BPBD mencatat sebanyak 932 orang mengungsi di tiga tempat, yaitu Pendopo sebanyak 320 jiwa, GOR Bumi Patra 220 jiwa dan Masjid Islamic Center Indramayu 392 orang.

"Pendirian tenda Satgas dan pemberian bantuan logistik di lokasi pengungsian Islamic Center. BPBD Indramayu mendirikan posko dan dapur umum di Pendopo Kabupaten Indramayu," ujarnya.

Sebelumnya, Pertamina RU VI Balongan Kecamatan Balongan Kabupaten Indramayu mengalami kebakaran hebat, Senin, 29 Maret 2021 pukul 01:00 WIB. Akibatnya puluhan korban mengalami luka ringan dan luka berat yang ditangani Rumah Sakit Pertamina.

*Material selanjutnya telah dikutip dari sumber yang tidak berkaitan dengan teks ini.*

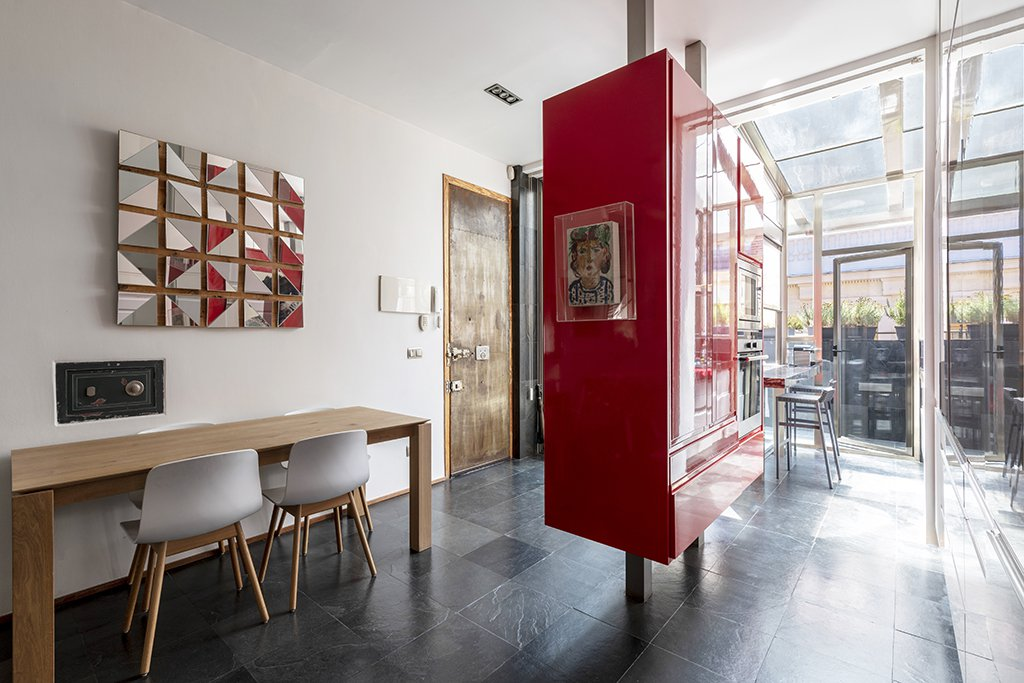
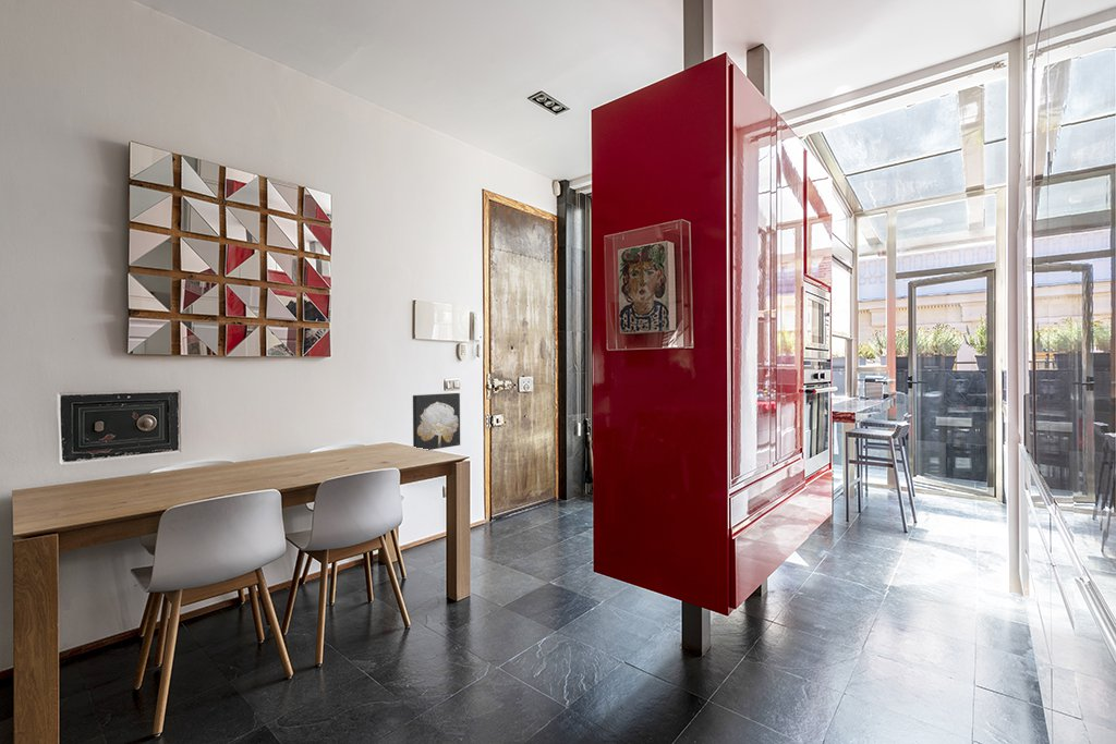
+ wall art [412,392,461,451]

PT Pertamina (Persero) Refinery Unit (RU) VI Balongan merupakan kilang keenam dari tujuh kilang Direktorat Pengolahan PT Pertamina (Persero), dengan kegiatan bisnis utamanya adalah mengolah minyak mentah menjadi produk-produk Bahan Bakar Minyak (BBM), Non BBM dan Petrokimia.

RU VI Balongan mulai beroperasi sejak tahun 1994. Kilang ini berlokasi di Indramayu (Jawa Barat) sekitar 200 km arah timur Jakarta, dengan wilayah operasi di Balongan, Mundu dan Salam Darma. Bahan baku yang diolah di Kilang RU VI Balongan adalah minyak mentah Duri dan Minas yang berasal dari Provinsi Riau.